Arriscar confiar no outro significará, sempre, acima de tudo, confiar no mais profundo de nós mesmos, nesta nossa capacidade de nos mantermos nos nossos próprios pés, sólidos, coesos, sem nos abandonarmos, de transformar qualquer coisas ou situação negativa que possa acontecer, em algo bom ou construtivo, seja crescimento emocional ou aprendizagem.
Muitas vezes, o terror que nos atinge numa situação advém do sentimento de impotência que sentimos diante dela.

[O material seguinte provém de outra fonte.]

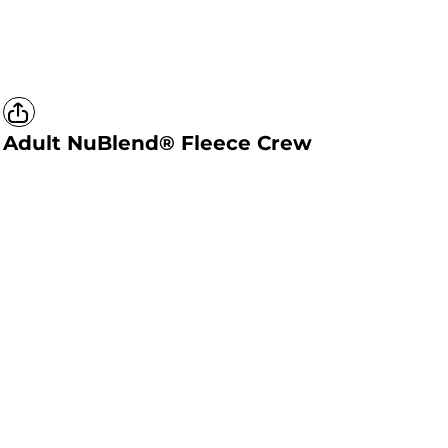
Adult NuBlend® Fleece Crew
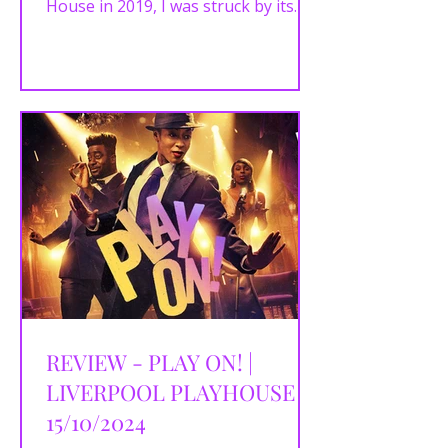
House in 2019, I was struck by its
unique, vibrant reimagining...
REVIEW - PLAY ON! |
LIVERPOOL PLAYHOUSE |
15/10/2024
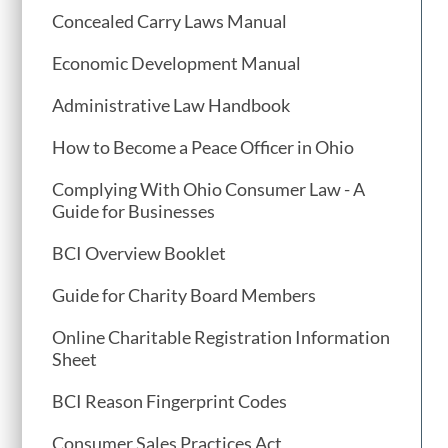
Concealed Carry Laws Manual
Economic Development Manual
Administrative Law Handbook
How to Become a Peace Officer in Ohio
Complying With Ohio Consumer Law - A
Guide for Businesses
BCI Overview Booklet
Guide for Charity Board Members
Online Charitable Registration Information
Sheet
BCI Reason Fingerprint Codes
Consumer Sales Practices Act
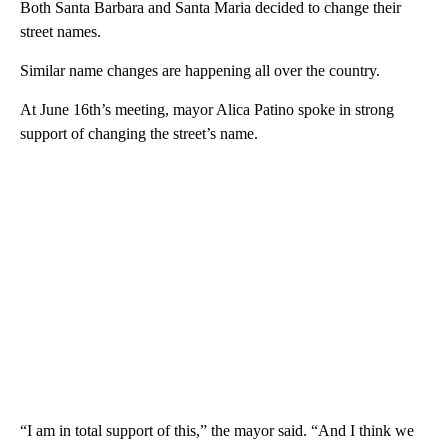
Both Santa Barbara and Santa Maria decided to change their
street names.
Similar name changes are happening all over the country.
At June 16th’s meeting, mayor Alica Patino spoke in strong
support of changing the street’s name.
“I am in total support of this,” the mayor said. “And I think we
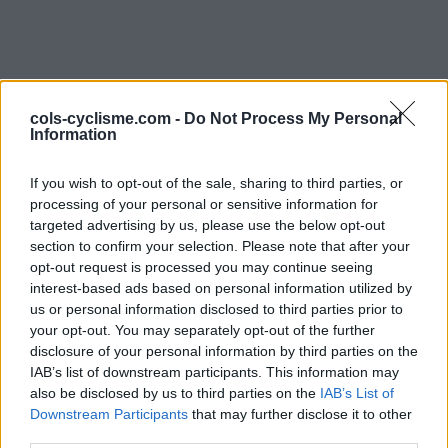
cols-cyclisme.com -
Do Not Process My Personal
Information
If you wish to opt-out of the sale, sharing to third parties, or
Commentaires de Bruno
processing of your personal or sensitive information for
targeted advertising by us, please use the below opt-out
daniel B
section to confirm your selection. Please note that after your
opt-out request is processed you may continue seeing
2 ascensions
interest-based ads based on personal information utilized by
us or personal information disclosed to third parties prior to
your opt-out. You may separately opt-out of the further
disclosure of your personal information by third parties on the
IAB’s list of downstream participants. This information may
Accueil
>
Mon compte
> Commentaires de Bruno daniel B
also be disclosed by us to third parties on the
IAB’s List of
Downstream Participants
that may further disclose it to other
Ascensions réservées aux cyclistes
third parties.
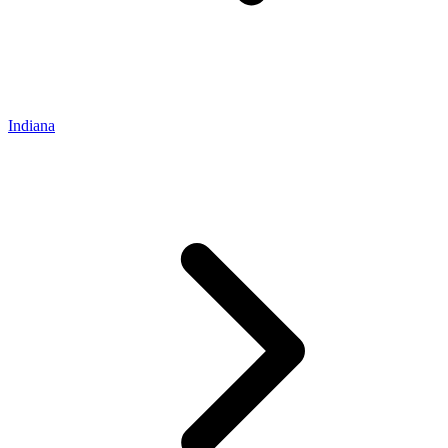
Indiana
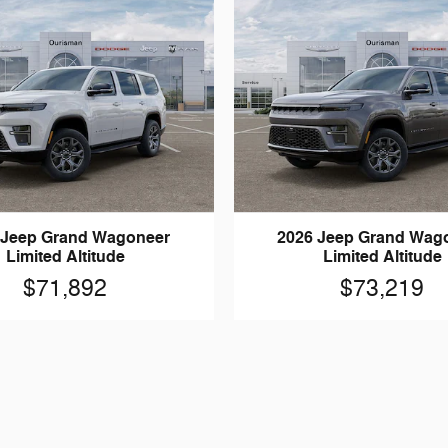
 Jeep Grand Wagoneer
2026 Jeep Grand Wag
Limited Altitude
Limited Altitude
$71,892
$73,219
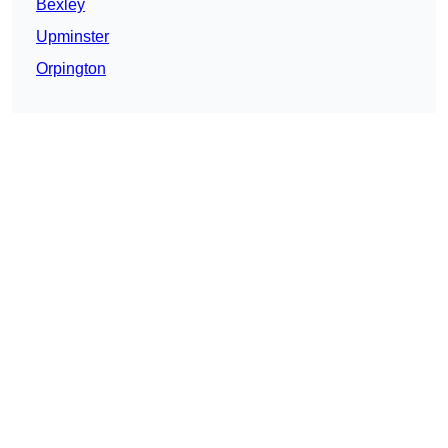
Bexley
Upminster
Orpington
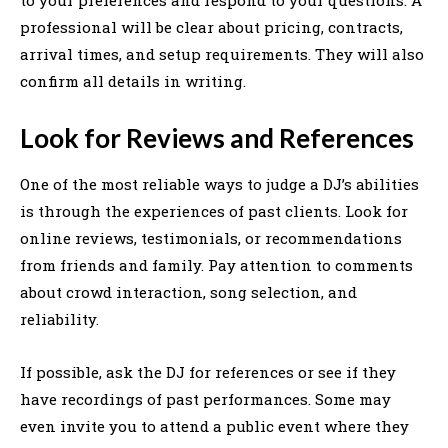
professional will be clear about pricing, contracts,
arrival times, and setup requirements. They will also
confirm all details in writing.
Look for Reviews and References
One of the most reliable ways to judge a DJ’s abilities
is through the experiences of past clients. Look for
online reviews, testimonials, or recommendations
from friends and family. Pay attention to comments
about crowd interaction, song selection, and
reliability.
If possible, ask the DJ for references or see if they
have recordings of past performances. Some may
even invite you to attend a public event where they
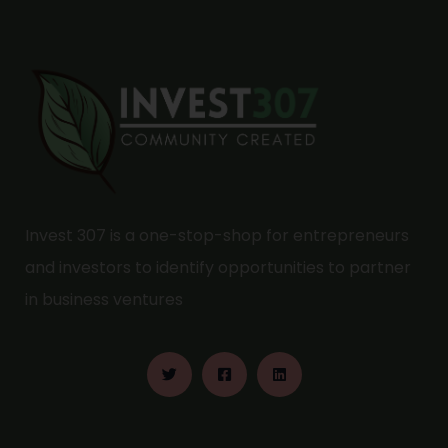
Invest 307 is a one-stop-shop for entrepreneurs
and investors to identify opportunities to partner
in business ventures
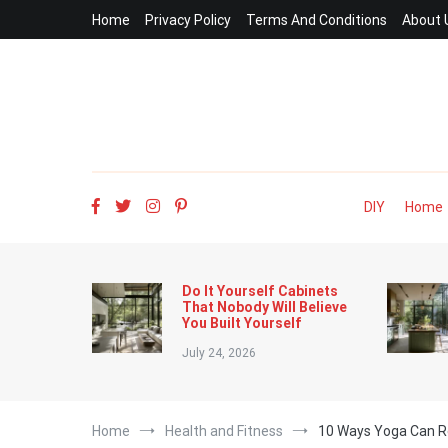
Skip
Home
Privacy Policy
Terms And Conditions
About 
to
content
DIY
Home
Do It Yourself Cabinets
That Nobody Will Believe
You Built Yourself
July 24, 2026
Home
Health and Fitness
10 Ways Yoga Can R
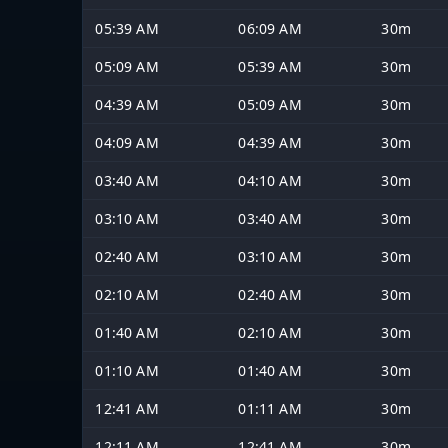
05:39 AM
06:09 AM
30m
05:09 AM
05:39 AM
30m
04:39 AM
05:09 AM
30m
04:09 AM
04:39 AM
30m
03:40 AM
04:10 AM
30m
03:10 AM
03:40 AM
30m
02:40 AM
03:10 AM
30m
02:10 AM
02:40 AM
30m
01:40 AM
02:10 AM
30m
01:10 AM
01:40 AM
30m
12:41 AM
01:11 AM
30m
12:11 AM
12:41 AM
30m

Por isso, poderá ser importante aprender a render-se, a colaborar na construção de uma relação mais saudável, a agarrar em si e estimar-se, autopreservar-se, em olhar para si e para a sua vida sem medo do que possa vir, assumindo a responsabilidade pela forma como se relaciona consigo e com os outros.
Aprender a amar-se como é e cuidar de si e a amar realmente o outro. Libertar-se do medo, permitindo-se viver de facto uma intimidade mais autêntica. Vivida! E não autosabotada pelos terrores que nos inundam e amedrontam, nos afastam daquilo que é realmente real: a vida que está a acontecer, aqui e a agora, e a confiança do que somos, do que temos em nós e que nos suporta solidamente. Sempre, em todas as ocasiões!